Tim Lince

The Office of the US Trade Representative (USTR) has published the 2017 Special 301 Report, the first released under the Trump administration. While Pakistan and Spain are complimented for “positive momentum” behind their IP regimes, the report knocks a number of jurisdictions – including neighbours Canada and Mexico – for what it deems to be ineffective border enforcement against fakes.

The Special 301 Report is the US government’s annual roundup of countries it claims pose the greatest challenges to US IP rights owners. It also acknowledges those markets where significant improvements have been made. Its release always splits opinion; many find it to be an informative roundup of jurisdictions that rights holders should keep an eye on, whereas some feel it is simply an opportunity for Washington to “name and shame” countries around the world. The most controversial aspect of the report is the ranking of countries based on a perceived disregard for IP rights using a subjective, rather than objective data-driven, methodology.
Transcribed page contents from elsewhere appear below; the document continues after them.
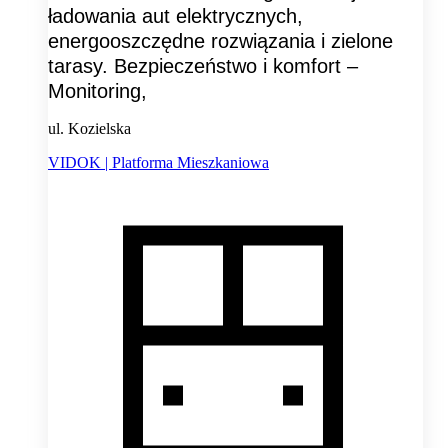
ładowania aut elektrycznych,
energooszczędne rozwiązania i zielone
tarasy. Bezpieczeństwo i komfort –
Monitoring,
ul. Kozielska
VIDOK | Platforma Mieszkaniowa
Some countries fully reject the report; Canada, which has made an appearance nearly every year, has previously criticised it for "lacking reliable and objective analysis".
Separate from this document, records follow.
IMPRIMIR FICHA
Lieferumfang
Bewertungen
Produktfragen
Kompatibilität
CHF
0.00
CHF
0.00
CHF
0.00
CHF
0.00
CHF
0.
Nonetheless, Canada makes a reappearance in the 2017 edition of the Special 301 Report. In fact, every country that was added to the ‘Priority Watch List’ (those deemed most lax in IP enforcement) and ‘Watch List’ last year makes a reappearance in this year’s report – with zero change between the two tables year-on-year (for context, there were seven changes across the two tables in the 2016 report compared to the 2015 one).

This year’s Priority Watch List is as follows: Algeria, Argentina, Chile, China, India, Indonesia, Kuwait, Russia, Thailand, Ukraine and Venezuela. Meanwhile, this year’s Watch List is: Barbados, Bolivia, Brazil, Bulgaria, Canada, Colombia, Costa Rica, Dominican Republic, Ecuador, Egypt, Greece, Guatemala, Jamaica, Lebanon, Mexico, Pakistan, Peru, Romania, Switzerland, Turkey, Turkmenistan, Uzbekistan, Vietnam.

While the rankings remain the same, the report does acknowledge developments – both positive and negative – that have occurred in different IP regimes around the world. The most praise was reserved for Pakistan and Spain, with the report noting: “Pakistan and Spain [have] both undertaken improvements in recent years: Pakistan has maintained positive momentum in its efforts to reform its IP regime and Spain has strengthened its criminal laws for IP infringement and demonstrated a continued commitment to tackling online piracy.”

But criticism was aimed at a number of countries for ineffectiveness when it comes to halting counterfeit goods at the border. “Many of [our] listed trading partners including Canada, Egypt, Indonesia, Mexico, Turkey, Turkmenistan, and Uzbekistan do not provide adequate or effective border enforcement against counterfeit and pirated goods; in addition, many listed countries’ customs officials lack authority to take ex officio action to seize and destroy such goods at the border or to take such action for goods in-transit,” the report notes.

The criticism of customs enforcement in Canada appears to go against the hundreds of respondents to this year’s WTR Global Trademark Benchmarking Survey, which placed the country’s customs regime in the top half of the 20 countries ranked. The report expanded on its reasoning as follows: “The United States remains deeply concerned that Canada does not provide customs officials with the ability to detain, seize, and destroy pirated and counterfeit goods that are moving in transit or are trans-shipped through Canada. As a result, the United States strongly urges Canada to provide its customs officials with full ex officio authority to address the serious problem of pirated and counterfeit goods entering our highly integrated supply chains.”

Southern neighbour Mexico was praised by the report for its establishment of opposition procedures for trademark applications. However, criticism was directed at the detrimental effect that budget cuts have had on IP enforcement. “[There has been a] troubling decline in 2016 of seizures, investigations and prosecutions and the United States strongly urges Mexico to reverse this decline. Additionally, government-wide budget cuts have negatively affected IP enforcement, with even more widespread availability of pirated and counterfeit goods throughout Mexico than in the past year,” the report claims. “To combat the growing level of IP infringement, Mexico needs to improve coordination among federal and sub-federal officials, devote additional resources to enforcement, bring more IP-related prosecutions, and impose deterrent penalties against infringers.”

Overall, the report’s findings are broadly similar to last year, but nonetheless provide an extensive one-stop-shop guide for rights holders on jurisdictions that could be worth prioritising enforcement measures on. One interesting side-note is the difference between today’s press release marking the release of the report and last year’s statement. There appears to be a subtle shift in tone in this year’s release (which speaks of how the Special 301 Report “reflects the Administration’s resolve to aggressively defend Americans from harmful IP-related trade barriers” and “helps focus efforts towards protecting and creating US jobs”) compared to the 2015 release (which noted how “intellectual property protections enhance job growth both domestically and internationally”). Donald Trump’s administration may only be 100 days old, but his “US first” agenda appears to have made its mark already.